**THE TASK:**
Copy the lines below, beginning with the one that contains "302 173 2.38" and continuing through the final line, exactly as written and with no other lines.
BEGIN SUPPLIED INFORMATION
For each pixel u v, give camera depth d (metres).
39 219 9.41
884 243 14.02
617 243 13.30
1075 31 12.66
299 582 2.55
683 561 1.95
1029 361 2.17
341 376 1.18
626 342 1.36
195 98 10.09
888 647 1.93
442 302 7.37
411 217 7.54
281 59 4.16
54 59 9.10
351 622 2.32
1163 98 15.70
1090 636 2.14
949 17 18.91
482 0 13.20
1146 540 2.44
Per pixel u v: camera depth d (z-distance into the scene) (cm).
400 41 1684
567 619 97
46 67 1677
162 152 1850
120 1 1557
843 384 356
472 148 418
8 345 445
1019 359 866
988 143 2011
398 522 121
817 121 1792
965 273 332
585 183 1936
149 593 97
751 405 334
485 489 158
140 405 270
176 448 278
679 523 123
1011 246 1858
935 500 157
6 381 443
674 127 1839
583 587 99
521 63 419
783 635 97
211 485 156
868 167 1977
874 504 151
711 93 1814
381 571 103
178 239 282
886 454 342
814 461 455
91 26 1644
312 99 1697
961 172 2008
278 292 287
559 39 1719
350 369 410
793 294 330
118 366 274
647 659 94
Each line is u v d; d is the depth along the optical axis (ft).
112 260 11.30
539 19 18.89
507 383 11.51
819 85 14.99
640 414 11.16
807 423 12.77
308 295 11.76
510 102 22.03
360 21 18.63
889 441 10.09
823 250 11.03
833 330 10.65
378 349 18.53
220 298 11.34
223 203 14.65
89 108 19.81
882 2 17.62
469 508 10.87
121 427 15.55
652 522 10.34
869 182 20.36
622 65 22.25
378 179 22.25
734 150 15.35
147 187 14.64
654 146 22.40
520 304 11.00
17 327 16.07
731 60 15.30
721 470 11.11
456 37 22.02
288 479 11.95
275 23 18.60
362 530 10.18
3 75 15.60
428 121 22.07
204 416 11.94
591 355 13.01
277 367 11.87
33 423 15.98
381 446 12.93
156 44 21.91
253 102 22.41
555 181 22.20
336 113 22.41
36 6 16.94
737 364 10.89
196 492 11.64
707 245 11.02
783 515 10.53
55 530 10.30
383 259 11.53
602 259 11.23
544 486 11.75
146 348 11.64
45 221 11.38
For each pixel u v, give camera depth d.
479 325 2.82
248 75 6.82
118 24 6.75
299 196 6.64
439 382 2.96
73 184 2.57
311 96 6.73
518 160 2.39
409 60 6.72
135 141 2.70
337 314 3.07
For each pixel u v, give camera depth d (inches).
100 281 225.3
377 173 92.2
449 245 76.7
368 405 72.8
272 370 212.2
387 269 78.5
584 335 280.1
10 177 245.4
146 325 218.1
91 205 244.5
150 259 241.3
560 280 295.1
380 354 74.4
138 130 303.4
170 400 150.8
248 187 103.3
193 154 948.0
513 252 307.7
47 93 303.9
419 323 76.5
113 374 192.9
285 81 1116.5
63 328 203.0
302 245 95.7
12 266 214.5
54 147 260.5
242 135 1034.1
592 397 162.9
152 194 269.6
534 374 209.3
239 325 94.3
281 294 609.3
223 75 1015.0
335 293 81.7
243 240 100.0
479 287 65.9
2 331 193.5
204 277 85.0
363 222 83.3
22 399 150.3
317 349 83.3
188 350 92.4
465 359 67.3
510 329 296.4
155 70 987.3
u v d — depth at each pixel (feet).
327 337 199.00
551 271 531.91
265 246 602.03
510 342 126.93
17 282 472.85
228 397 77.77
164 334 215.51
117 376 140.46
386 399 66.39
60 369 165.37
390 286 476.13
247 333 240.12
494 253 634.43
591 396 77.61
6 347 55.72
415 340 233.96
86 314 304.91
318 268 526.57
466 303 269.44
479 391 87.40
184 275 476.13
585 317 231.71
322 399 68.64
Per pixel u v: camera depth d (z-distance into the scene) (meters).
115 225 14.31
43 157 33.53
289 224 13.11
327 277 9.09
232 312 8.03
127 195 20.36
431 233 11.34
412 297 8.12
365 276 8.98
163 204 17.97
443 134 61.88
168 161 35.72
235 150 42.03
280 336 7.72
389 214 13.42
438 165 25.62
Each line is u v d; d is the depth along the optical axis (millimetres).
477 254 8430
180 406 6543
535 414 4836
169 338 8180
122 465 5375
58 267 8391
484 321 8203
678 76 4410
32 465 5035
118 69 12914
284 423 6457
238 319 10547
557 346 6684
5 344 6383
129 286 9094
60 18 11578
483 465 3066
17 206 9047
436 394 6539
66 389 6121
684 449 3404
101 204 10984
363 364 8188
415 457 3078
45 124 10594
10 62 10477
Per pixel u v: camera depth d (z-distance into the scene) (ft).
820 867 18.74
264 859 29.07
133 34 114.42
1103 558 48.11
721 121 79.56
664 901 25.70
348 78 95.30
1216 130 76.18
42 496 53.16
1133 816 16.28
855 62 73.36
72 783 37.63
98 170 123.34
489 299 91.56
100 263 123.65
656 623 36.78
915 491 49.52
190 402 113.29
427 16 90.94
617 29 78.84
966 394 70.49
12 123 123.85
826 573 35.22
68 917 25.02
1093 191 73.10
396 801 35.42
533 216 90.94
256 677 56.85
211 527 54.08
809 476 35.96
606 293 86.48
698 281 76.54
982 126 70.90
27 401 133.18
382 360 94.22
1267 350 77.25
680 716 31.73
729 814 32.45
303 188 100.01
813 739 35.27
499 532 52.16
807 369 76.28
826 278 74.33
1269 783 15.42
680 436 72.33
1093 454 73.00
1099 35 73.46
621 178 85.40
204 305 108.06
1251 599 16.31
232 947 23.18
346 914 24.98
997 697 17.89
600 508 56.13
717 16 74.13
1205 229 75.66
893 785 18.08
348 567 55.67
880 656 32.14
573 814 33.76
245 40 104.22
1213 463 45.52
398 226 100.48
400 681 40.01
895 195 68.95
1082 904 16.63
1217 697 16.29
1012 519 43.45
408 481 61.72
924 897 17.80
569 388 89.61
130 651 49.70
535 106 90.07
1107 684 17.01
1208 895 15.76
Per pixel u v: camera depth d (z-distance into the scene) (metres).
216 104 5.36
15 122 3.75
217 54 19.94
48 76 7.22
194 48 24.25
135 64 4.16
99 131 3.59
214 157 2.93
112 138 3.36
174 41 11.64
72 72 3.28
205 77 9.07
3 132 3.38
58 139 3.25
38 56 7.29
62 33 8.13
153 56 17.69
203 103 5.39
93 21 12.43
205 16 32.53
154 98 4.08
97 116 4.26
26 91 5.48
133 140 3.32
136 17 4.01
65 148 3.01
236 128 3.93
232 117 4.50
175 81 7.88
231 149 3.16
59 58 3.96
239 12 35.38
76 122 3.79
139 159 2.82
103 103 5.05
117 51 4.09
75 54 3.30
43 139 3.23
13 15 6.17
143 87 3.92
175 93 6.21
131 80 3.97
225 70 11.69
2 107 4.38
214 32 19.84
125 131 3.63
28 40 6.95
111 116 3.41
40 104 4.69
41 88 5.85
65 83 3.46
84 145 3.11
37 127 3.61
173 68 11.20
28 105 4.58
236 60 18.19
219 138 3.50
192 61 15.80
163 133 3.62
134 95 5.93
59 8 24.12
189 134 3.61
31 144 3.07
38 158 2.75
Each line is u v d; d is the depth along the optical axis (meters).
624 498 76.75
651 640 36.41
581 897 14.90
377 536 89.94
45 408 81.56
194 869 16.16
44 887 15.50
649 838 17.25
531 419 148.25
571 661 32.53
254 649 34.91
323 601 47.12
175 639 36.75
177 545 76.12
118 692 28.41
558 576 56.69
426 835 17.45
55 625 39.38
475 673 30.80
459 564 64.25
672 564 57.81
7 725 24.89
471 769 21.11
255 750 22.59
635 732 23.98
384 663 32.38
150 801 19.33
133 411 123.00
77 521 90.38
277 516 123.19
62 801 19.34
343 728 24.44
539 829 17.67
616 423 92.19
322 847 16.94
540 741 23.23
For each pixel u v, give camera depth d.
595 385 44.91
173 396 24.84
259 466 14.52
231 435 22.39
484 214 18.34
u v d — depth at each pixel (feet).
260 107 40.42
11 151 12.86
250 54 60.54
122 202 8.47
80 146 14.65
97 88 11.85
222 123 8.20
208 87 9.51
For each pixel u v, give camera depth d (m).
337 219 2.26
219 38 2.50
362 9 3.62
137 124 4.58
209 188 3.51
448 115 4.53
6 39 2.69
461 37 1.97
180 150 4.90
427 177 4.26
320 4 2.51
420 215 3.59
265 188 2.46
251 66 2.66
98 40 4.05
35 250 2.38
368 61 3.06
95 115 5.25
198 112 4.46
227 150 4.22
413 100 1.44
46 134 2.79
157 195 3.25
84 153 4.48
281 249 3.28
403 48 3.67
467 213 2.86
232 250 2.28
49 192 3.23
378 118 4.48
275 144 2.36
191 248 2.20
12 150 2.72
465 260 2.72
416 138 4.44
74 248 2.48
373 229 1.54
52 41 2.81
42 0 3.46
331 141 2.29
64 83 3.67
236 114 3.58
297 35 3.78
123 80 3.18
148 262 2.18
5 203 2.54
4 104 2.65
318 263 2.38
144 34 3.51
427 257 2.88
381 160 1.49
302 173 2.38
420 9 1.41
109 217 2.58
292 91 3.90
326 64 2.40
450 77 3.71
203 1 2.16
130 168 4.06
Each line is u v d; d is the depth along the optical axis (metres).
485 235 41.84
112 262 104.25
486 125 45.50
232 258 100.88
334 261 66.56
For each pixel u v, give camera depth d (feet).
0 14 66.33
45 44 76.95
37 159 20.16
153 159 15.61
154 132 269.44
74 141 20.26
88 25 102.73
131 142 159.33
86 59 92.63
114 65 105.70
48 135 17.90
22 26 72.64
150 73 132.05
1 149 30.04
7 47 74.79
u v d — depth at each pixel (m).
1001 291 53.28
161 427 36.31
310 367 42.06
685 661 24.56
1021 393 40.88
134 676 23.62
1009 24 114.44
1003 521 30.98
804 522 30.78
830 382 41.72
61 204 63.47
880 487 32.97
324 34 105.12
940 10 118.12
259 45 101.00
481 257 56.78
END SUPPLIED INFORMATION
**RESULT OF THE EXERCISE:**
302 173 2.38
420 9 1.41
109 217 2.58
292 91 3.90
326 64 2.40
450 77 3.71
203 1 2.16
130 168 4.06
Each line is u v d; d is the depth along the optical axis (metres).
485 235 41.84
112 262 104.25
486 125 45.50
232 258 100.88
334 261 66.56
For each pixel u v, give camera depth d (feet).
0 14 66.33
45 44 76.95
37 159 20.16
153 159 15.61
154 132 269.44
74 141 20.26
88 25 102.73
131 142 159.33
86 59 92.63
114 65 105.70
48 135 17.90
22 26 72.64
150 73 132.05
1 149 30.04
7 47 74.79
u v d — depth at each pixel (m).
1001 291 53.28
161 427 36.31
310 367 42.06
685 661 24.56
1021 393 40.88
134 676 23.62
1009 24 114.44
1003 521 30.98
804 522 30.78
830 382 41.72
61 204 63.47
880 487 32.97
324 34 105.12
940 10 118.12
259 45 101.00
481 257 56.78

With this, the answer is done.